Extrait du document:
****

Dans les brumes /Carnet de Terrain
23 novembre 2021, Ă  Saint-Julien-Molin-Molette.
Chemin Déviés.

Le lendemain, le chemin est fermĂ© dĂšs l’entrĂ©e du Faubourg au centre du village. L’accĂšs au pont, et Ă  la riviĂšre aussi. Il y a le marchĂ© sur la place de la Mairie. Je prends du pain et file Ă  la maison. Sur internet plusieurs articles. C’est bien l’usine de la MontĂ©e des Fabriques, l’usine Blanc, une des plus anciennes, qui a brĂ»lĂ©. Pas de blessĂ©s. Malheureusement, la cuve de fioul du bĂątiment s’est dĂ©versĂ©e dans la riviĂšre, plusieurs centaines de litres. Des barrages anti-pollution ont Ă©tĂ© installĂ©s tout au long des installations hydrauliques: de l’écluse du pont de l’avenue des Ateliers (surnommĂ© pont de la Planche) jusqu’au barrage du Ternay, rĂ©serve d’eau de la rĂ©gion. En aval, la station d’épuration attend les instructions des politiques.

Dri-Dri !
Je sursaute.

Mon grand-oncle, ou, plutĂŽt, le cousin de mon pĂšre, Pierre, sonne Ă  la porte. Il passait par lĂ  et a vu les volets ouverts. Je lui offre un cafĂ©, on discute voitures de course, vie associative, congrĂ©gation de la rigotte de Condrieu, potager... Il veut voir les photos de l’incendie, me demande de les lui envoyer pour les montrer Ă  sa compagne Betty. Il me raconte que lorsqu’il Ă©tait petit, sa mĂšre, Josette Schmelzle, chauffait l’usine de tissage grĂące au fioul. Une Ă©norme cuve Ă©tait remplie chaque annĂ©e. Une trappe traversait les gros murs du bĂątiment, permettant de relier le camion-citerne garĂ© rue Peyronnet au sous-sol de l’usine en contrebas, vers l’étuve. Une fois, le gars qui s’occupait du remplissage avait mal visĂ© et renversĂ© au sol le prĂ©cieux liquide. De fil en aiguille, le fioul s'est retrouvĂ© dans les canaux de l’usine puis dans la riviĂšre. Josette et ses ouvriĂšres avaient dĂ» recouvrir la riviĂšre de paille et de foin pour absorber les flaques Ă  la surface du cours d’eau. Puis elle avait prĂ©venu les pompiers qui avaient, pour la premiĂšre fois, utilisĂ© le nouveau «barrage anti-pollution» de l’époque, offert par la rĂ©gion. En essayant de le dĂ©ployer sur la riviĂšre et au niveau de la digue du barrage, ils s’étaient rendu compte qu’il Ă©tait beaucoup trop large pour ce type de cours d’eau et donc inutile. Le foin avait suffi. Affaire Ă©touffĂ©e. «On n’était pas sensibilisĂ©s Ă  l’époque, on faisait pas vraiment attention.». J’imagine que faute de moyens pour remettre aux normes la cuve de fioul de l’ancienne usine Blanc, cette derniĂšre devait ĂȘtre dans la mĂȘme configuration que celle de l’usine Perrier, cinquante ans auparavant, sans coffrage de bĂ©ton limitant la propagation du liquide en cas de fuite.

****

Extrait de données:
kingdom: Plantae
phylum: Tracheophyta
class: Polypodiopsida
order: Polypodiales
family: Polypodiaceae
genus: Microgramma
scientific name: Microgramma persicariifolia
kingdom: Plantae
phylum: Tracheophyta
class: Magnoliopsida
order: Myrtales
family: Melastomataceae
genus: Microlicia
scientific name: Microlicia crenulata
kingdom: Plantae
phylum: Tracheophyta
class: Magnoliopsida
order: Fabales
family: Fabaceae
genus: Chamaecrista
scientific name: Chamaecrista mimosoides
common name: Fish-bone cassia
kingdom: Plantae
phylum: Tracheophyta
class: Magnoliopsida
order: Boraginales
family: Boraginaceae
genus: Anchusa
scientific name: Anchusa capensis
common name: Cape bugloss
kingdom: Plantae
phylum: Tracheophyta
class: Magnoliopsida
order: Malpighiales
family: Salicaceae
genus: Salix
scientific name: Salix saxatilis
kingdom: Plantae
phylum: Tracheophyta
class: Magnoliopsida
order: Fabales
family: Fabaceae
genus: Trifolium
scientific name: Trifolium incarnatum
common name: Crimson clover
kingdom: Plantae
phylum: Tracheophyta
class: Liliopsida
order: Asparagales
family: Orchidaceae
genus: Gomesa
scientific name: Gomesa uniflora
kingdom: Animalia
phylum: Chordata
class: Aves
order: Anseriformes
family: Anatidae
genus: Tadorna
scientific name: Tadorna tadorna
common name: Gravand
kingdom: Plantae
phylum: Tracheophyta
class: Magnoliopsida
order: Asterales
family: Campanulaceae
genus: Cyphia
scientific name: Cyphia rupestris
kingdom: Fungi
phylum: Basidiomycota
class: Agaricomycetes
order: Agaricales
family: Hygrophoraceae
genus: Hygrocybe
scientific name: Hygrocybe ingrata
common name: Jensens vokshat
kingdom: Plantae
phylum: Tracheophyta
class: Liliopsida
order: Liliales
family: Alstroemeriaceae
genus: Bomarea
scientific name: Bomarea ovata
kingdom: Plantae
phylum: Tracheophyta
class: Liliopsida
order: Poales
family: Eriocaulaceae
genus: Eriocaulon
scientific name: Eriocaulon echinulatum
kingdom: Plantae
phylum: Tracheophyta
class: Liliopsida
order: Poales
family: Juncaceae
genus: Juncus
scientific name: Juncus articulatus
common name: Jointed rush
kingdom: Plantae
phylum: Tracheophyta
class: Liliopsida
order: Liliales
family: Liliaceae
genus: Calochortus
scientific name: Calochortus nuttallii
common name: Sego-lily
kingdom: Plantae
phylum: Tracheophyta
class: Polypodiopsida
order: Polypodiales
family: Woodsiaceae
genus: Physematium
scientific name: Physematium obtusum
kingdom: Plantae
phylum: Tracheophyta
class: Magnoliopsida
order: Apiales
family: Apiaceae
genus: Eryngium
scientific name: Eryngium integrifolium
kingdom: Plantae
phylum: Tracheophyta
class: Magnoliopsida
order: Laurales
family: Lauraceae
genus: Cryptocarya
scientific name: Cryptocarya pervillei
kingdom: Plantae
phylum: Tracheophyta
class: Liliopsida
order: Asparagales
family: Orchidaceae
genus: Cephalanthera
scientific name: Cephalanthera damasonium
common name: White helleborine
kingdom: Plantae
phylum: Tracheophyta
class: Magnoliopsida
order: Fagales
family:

****

Exercice 1: Reproduisez les lignes de la liste en partant de celle qui contient « scientific name: Cyphia rupestris » et en finissant par celle qui contient « family: Eriocaulaceae », ces deux lignes comprises.
Exercice 2: Poursuivez le récit de l'incendie de l'usine Blanc à la suite de sa derniÚre phrase.
La liste n'a aucun lien avec le récit de l'incendie de l'usine Blanc.

Résultat 1:
scientific name: Cyphia rupestris
kingdom: Fungi
phylum: Basidiomycota
class: Agaricomycetes
order: Agaricales
family: Hygrophoraceae
genus: Hygrocybe
scientific name: Hygrocybe ingrata
common name: Jensens vokshat
kingdom: Plantae
phylum: Tracheophyta
class: Liliopsida
order: Liliales
family: Alstroemeriaceae
genus: Bomarea
scientific name: Bomarea ovata
kingdom: Plantae
phylum: Tracheophyta
class: Liliopsida
order: Poales
family: Eriocaulaceae

Résultat 2:
Pierre me propose de venir jardiner avec lui dans le potager de la maison de Josette, dans le quartier de la Condamine. En quittant la maison, on croise Jean-Marc et Éliane Bancel. Ils ont appris la nouvelle de l’incendie ce matin, au rĂ©veil: «C’est dommage, y avait une famille qui habitait dans l’usine accolĂ©e, ils ont plus de logement. La Mairie doit les reloger. Et puis, il y avait le charpentier de l’usine Ă  bois, celui qui a fait le pont du sentier piĂ©ton, c’est son atelier qui a brĂ»lĂ©...». Une cagnotte de soutien a Ă©tĂ© mise en ligne. (Quelques semaines plus tard dix mille euros seront rĂ©coltĂ©s pour venir en aide Ă  la famille.).

L’incendie pose la question de la gestion du patrimoine ni labĂ©lisĂ© ni reconnu par l’État. Comment prĂ©server des lieux de cette envergure sans aides de l'État? Le village n’attire pas de «riches investisseurs» ayant les moyens de rĂ©aliser de grandes rĂ©novations, mais plutĂŽt des trentenaires-quarantenaires issus de classes moyennes, ayant eu un petit hĂ©ritage, et Ă©tant en quĂȘte d’espace pour leurs familles et projets. Impossible de tout remettre aux normes, autant acheter un terrain et construire du neuf.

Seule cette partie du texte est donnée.